Il liberalismo e l’obbligo di essere liberi

Fra le argomentazioni più forti che rappresentano una spina nel fianco al liberalismo, una delle più rilevanti afferma che gli sforzi atti a liberalizzare sono epistemologicamente inutili in quanto essi sono predicati sulla premessa che tale liberalizzazione significhi necessariamente essere più liberi dall’intervenzionismo governativo.

Due fra i padri del liberalismo, Locke e Stuart Mill, sono stati anche i padri di due concetti fondamentali del liberalismo: il principio edonistico e il principio del non nuocere. Le cose che vengono considerate come ‘etiche’ e ‘morali’ in questo quadro sono la ricerca del piacere e la liberta di fare quello che si vuole fin tanto che questa libertà non danneggi il prossimo.

Per Locke tuttavia i diritti fondamentali, gli stessi che hanno ispirato la Costituzione americana dei padri fondatori, possono trovare fondamento solo se basati sul Creatore. In tal modo l’essere umano ottiene un valore intrinseco altrimenti assente, arbitrario e ingiustificabile. Con Stuart Mill il fondamento metafisico del valore umano viene abbandonato per quella che a tutti gli effetti può essere definita come mito e religione inventata, cioé il mito della nascita del contratto sociale, e gli dèi di questo mito sono il piacere e il dolore.

Un esempio utile ad elaborare la nostra riflessione è dato dalle politiche contro i segni religiosi quali il velo. Queste politiche prendono di mira il hijab (e per estensione un’intera minoranza) e, oltre ad assumere una funzione patriarcale, de facto negano il diritto alla donna di entrare nel posto di lavoro se non dopo essersi sottomessa al secolarismo estremista dello Stato al costo di ciò che la donna potrebbe considerare la cosa più sacra, come la propria fede, le ingiunzioni religiose e la libertà di mostrare o meno parte del proprio corpo.

In questo esempio tutti i valori liberali vengono infranti : il principio del non nuocere, in quanto una minoranza viene attaccata per una pratica che non danneggia il prossimo in alcunché; la protezione del diritto delle minoranze; l’evitare la tirannia della maggioranza; il rispetto delle donne, a cui viene letteralmente chiesto di spogliarsi come segno di sottomissione allo Stato Patriarca.

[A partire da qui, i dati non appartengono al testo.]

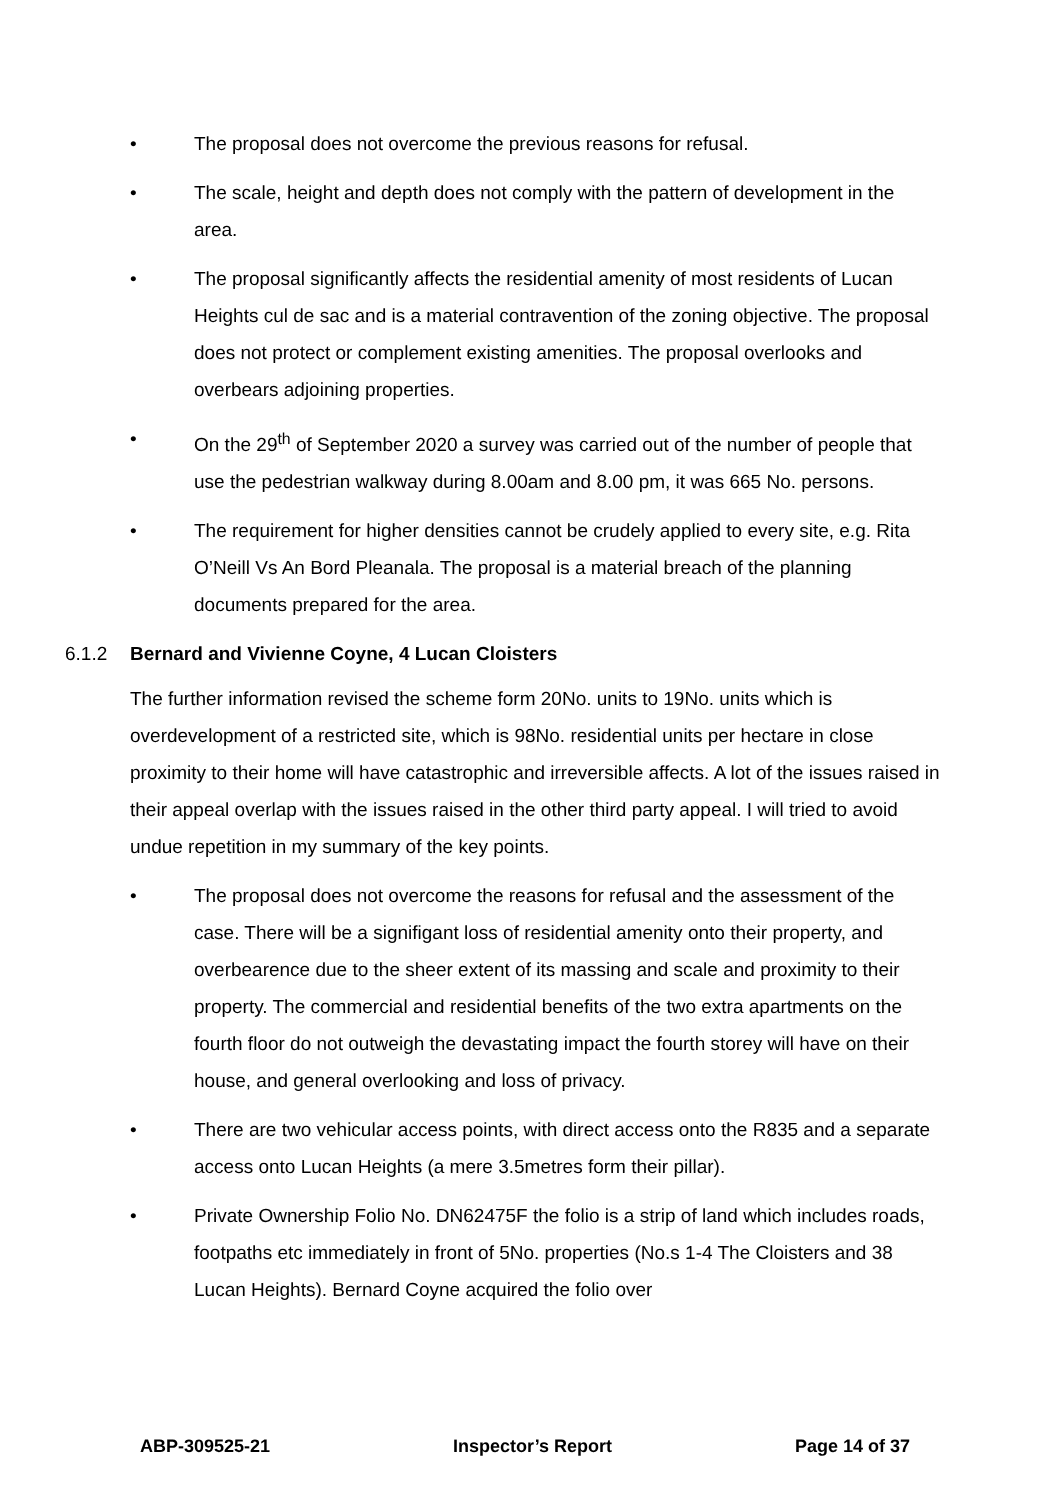• The proposal does not overcome the previous reasons for refusal.
• The scale, height and depth does not comply with the pattern of development in the area.
• The proposal significantly affects the residential amenity of most residents of Lucan Heights cul de sac and is a material contravention of the zoning objective. The proposal does not protect or complement existing amenities. The proposal overlooks and overbears adjoining properties.
• On the 29<sup>th</sup> of September 2020 a survey was carried out of the number of people that use the pedestrian walkway during 8.00am and 8.00 pm, it was 665 No. persons.
• The requirement for higher densities cannot be crudely applied to every site, e.g. Rita O’Neill Vs An Bord Pleanala. The proposal is a material breach of the planning documents prepared for the area.
6.1.2 Bernard and Vivienne Coyne, 4 Lucan Cloisters
The further information revised the scheme form 20No. units to 19No. units which is overdevelopment of a restricted site, which is 98No. residential units per hectare in close proximity to their home will have catastrophic and irreversible affects. A lot of the issues raised in their appeal overlap with the issues raised in the other third party appeal. I will tried to avoid undue repetition in my summary of the key points.
• The proposal does not overcome the reasons for refusal and the assessment of the case. There will be a signifigant loss of residential amenity onto their property, and overbearence due to the sheer extent of its massing and scale and proximity to their property. The commercial and residential benefits of the two extra apartments on the fourth floor do not outweigh the devastating impact the fourth storey will have on their house, and general overlooking and loss of privacy.
• There are two vehicular access points, with direct access onto the R835 and a separate access onto Lucan Heights (a mere 3.5metres form their pillar).
• Private Ownership Folio No. DN62475F the folio is a strip of land which includes roads, footpaths etc immediately in front of 5No. properties (No.s 1-4 The Cloisters and 38 Lucan Heights). Bernard Coyne acquired the folio over
ABP-309525-21 Inspector’s Report Page 14 of 37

Tutte queste violazioni interne risultano in un illiberalismo in cui l’ipocrita slogan ideale di voler “liberare” la donna diviene in realtà un nuovo colonialismo che contraddice il liberalismo in quanto mira ad obbligare il prossimo a sottomersi ad una definizione e ad una idea relativa e totalitaria di libertà.

Il liberalismo di oggi è un liberalismo che è sempre più schiacciato dal peso delle sue stesse contraddizioni interne. Un liberalismo che non ha un fondamento obiettivo che giustichi il valore intrinseco dell’essere umano ; un liberalismo che ignora i diritti delle comunità a vantaggio di quelli dell’individuo ; ed un liberalismo che ignora i diritti di categorie specifiche di persone (i diritti del marito/ della sposa ; della madre/ del padre ecc).

A tutti gli effetti il liberalismo odierno è una religione dogmatica e come tutte le religioni deve passare per quel compito che fa da filtro distinguendo un’ideologia falsa da una vera : provare che il liberalismo è vero partendo da principi primi e universali. Le grandi religioni quali l’Islam, il Cristianesimo ed il Giudaismo hanno dato risposte più o meno soddisfacenti mettendo in piedi argomentazioni formali che mirano a provare l’esistenza di un Creatore che agisca come fondamento oggettivo e formale del valore intrinseco umano. Il liberalismo ad oggi ha fallito miseramente in questo compito.